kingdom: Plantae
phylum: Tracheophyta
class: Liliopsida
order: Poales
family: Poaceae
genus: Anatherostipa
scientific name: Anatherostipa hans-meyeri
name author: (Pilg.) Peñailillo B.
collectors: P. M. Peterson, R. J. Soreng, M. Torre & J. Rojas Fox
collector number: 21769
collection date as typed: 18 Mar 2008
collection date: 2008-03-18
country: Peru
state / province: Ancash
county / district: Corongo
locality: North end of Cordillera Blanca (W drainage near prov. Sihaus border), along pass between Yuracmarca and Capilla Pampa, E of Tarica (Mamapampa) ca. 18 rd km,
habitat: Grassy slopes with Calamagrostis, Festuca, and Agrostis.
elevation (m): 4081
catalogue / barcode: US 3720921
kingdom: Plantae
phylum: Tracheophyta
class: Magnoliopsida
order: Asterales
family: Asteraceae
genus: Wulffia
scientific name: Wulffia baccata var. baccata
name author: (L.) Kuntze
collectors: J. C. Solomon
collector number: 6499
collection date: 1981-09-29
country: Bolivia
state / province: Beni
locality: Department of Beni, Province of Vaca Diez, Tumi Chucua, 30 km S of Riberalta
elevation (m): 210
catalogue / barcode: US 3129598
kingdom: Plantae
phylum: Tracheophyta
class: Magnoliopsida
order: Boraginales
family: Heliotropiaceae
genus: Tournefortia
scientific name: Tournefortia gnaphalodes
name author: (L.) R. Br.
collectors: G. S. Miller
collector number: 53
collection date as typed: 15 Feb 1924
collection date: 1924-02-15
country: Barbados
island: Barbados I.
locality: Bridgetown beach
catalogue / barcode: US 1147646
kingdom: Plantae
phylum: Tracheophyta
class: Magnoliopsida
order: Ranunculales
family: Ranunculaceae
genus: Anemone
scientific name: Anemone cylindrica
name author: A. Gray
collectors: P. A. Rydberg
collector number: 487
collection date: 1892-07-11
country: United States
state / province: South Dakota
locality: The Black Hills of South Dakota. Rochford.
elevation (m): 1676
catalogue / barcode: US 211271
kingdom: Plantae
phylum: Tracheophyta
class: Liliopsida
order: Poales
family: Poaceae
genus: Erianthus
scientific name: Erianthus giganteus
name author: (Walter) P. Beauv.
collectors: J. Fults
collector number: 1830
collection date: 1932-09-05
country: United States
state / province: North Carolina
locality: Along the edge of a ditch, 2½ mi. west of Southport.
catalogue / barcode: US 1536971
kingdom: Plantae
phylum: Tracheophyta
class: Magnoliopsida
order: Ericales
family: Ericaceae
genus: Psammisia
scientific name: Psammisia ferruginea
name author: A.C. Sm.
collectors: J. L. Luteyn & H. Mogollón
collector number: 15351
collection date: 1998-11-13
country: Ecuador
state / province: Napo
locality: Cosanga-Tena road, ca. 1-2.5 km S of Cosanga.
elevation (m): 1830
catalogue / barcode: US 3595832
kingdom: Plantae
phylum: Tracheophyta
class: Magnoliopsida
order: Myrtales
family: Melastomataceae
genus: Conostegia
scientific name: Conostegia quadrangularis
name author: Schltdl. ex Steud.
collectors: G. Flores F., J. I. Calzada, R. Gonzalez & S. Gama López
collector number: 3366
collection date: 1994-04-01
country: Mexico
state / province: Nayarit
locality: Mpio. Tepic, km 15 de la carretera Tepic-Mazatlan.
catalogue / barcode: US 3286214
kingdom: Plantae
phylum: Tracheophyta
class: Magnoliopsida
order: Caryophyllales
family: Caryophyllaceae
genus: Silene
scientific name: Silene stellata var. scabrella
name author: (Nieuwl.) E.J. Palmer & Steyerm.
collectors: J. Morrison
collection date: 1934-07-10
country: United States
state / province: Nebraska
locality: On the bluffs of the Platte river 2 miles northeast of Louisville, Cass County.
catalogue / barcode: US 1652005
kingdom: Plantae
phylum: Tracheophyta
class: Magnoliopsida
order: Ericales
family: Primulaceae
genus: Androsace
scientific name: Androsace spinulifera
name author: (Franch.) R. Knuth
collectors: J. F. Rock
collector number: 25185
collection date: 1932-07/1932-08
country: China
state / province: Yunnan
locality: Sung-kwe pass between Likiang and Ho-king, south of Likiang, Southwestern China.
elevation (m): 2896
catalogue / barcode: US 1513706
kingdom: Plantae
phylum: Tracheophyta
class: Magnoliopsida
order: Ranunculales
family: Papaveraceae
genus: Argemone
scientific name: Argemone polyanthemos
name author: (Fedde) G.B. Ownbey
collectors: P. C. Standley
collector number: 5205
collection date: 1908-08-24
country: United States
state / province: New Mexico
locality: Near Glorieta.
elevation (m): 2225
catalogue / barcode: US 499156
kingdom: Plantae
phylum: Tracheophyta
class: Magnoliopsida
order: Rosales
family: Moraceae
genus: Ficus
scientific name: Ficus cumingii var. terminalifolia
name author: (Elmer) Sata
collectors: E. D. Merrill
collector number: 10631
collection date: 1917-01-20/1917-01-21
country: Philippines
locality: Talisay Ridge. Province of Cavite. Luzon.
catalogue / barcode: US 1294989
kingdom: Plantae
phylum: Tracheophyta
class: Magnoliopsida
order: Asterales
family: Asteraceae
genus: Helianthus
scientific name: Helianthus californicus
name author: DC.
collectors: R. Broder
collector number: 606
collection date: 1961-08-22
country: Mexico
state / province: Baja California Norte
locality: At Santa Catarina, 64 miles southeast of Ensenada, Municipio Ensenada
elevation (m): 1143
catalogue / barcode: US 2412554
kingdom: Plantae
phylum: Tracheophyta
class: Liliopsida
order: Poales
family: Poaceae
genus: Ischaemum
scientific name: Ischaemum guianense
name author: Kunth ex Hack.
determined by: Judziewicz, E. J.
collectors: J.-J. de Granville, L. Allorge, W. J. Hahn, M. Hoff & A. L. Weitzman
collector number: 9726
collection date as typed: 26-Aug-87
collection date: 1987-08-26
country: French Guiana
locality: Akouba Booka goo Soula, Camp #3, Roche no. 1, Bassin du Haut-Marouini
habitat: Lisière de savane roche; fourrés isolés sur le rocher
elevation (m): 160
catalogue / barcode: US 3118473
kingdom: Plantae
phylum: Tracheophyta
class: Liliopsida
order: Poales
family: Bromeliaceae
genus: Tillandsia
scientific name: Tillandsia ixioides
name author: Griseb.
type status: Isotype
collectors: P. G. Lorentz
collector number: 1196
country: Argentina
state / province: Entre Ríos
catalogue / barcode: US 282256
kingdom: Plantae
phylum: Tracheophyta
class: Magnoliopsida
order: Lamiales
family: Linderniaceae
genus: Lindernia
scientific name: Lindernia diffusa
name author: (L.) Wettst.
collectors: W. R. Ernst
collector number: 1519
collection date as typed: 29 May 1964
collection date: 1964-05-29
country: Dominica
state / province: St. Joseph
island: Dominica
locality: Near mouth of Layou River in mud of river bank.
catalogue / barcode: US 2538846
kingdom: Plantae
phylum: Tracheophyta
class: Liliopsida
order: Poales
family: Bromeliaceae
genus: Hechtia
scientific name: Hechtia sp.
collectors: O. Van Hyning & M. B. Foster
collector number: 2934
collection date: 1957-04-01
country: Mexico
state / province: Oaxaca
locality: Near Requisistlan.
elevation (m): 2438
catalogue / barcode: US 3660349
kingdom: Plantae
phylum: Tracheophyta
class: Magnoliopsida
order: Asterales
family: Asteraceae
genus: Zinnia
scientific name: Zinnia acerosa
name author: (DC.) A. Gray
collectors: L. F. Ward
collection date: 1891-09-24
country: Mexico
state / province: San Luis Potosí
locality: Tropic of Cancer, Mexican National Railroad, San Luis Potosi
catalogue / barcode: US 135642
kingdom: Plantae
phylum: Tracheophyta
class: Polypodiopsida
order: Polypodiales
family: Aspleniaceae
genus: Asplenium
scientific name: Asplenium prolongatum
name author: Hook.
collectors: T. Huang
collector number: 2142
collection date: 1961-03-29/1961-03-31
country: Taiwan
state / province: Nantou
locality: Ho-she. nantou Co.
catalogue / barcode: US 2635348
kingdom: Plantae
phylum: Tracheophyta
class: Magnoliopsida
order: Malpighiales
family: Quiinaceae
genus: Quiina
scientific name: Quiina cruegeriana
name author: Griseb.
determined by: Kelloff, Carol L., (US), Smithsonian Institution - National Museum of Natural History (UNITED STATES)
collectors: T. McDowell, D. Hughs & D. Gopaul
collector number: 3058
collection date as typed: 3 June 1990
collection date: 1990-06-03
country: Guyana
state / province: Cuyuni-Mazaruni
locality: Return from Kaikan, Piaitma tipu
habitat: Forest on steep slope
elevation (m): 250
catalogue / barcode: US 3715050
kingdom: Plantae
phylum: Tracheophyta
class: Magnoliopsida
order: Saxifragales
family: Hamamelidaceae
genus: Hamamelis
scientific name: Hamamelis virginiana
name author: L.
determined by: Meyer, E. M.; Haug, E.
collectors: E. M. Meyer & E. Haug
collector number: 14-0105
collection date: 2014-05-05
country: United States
⁂
* What the task asks
Put the material from the line with "scientific name: Helianthus californicus" to the line with "island: Dominica", both included, into a Markdown table with the columns Row and Entry. Number each line in Row, place the line itself in Entry, and leave out any blank lines.

* Answer for the task
| Row | Entry |
|---|---|
| 1 | scientific name: Helianthus californicus |
| 2 | name author: DC. |
| 3 | collectors: R. Broder |
| 4 | collector number: 606 |
| 5 | collection date: 1961-08-22 |
| 6 | country: Mexico |
| 7 | state / province: Baja California Norte |
| 8 | locality: At Santa Catarina, 64 miles southeast of Ensenada, Municipio Ensenada |
| 9 | elevation (m): 1143 |
| 10 | catalogue / barcode: US 2412554 |
| 11 | kingdom: Plantae |
| 12 | phylum: Tracheophyta |
| 13 | class: Liliopsida |
| 14 | order: Poales |
| 15 | family: Poaceae |
| 16 | genus: Ischaemum |
| 17 | scientific name: Ischaemum guianense |
| 18 | name author: Kunth ex Hack. |
| 19 | determined by: Judziewicz, E. J. |
| 20 | collectors: J.-J. de Granville, L. Allorge, W. J. Hahn, M. Hoff & A. L. Weitzman |
| 21 | collector number: 9726 |
| 22 | collection date as typed: 26-Aug-87 |
| 23 | collection date: 1987-08-26 |
| 24 | country: French Guiana |
| 25 | locality: Akouba Booka goo Soula, Camp #3, Roche no. 1, Bassin du Haut-Marouini |
| 26 | habitat: Lisière de savane roche; fourrés isolés sur le rocher |
| 27 | elevation (m): 160 |
| 28 | catalogue / barcode: US 3118473 |
| 29 | kingdom: Plantae |
| 30 | phylum: Tracheophyta |
| 31 | class: Liliopsida |
| 32 | order: Poales |
| 33 | family: Bromeliaceae |
| 34 | genus: Tillandsia |
| 35 | scientific name: Tillandsia ixioides |
| 36 | name author: Griseb. |
| 37 | type status: Isotype |
| 38 | collectors: P. G. Lorentz |
| 39 | collector number: 1196 |
| 40 | country: Argentina |
| 41 | state / province: Entre Ríos |
| 42 | catalogue / barcode: US 282256 |
| 43 | kingdom: Plantae |
| 44 | phylum: Tracheophyta |
| 45 | class: Magnoliopsida |
| 46 | order: Lamiales |
| 47 | family: Linderniaceae |
| 48 | genus: Lindernia |
| 49 | scientific name: Lindernia diffusa |
| 50 | name author: (L.) Wettst. |
| 51 | collectors: W. R. Ernst |
| 52 | collector number: 1519 |
| 53 | collection date as typed: 29 May 1964 |
| 54 | collection date: 1964-05-29 |
| 55 | country: Dominica |
| 56 | state / province: St. Joseph |
| 57 | island: Dominica |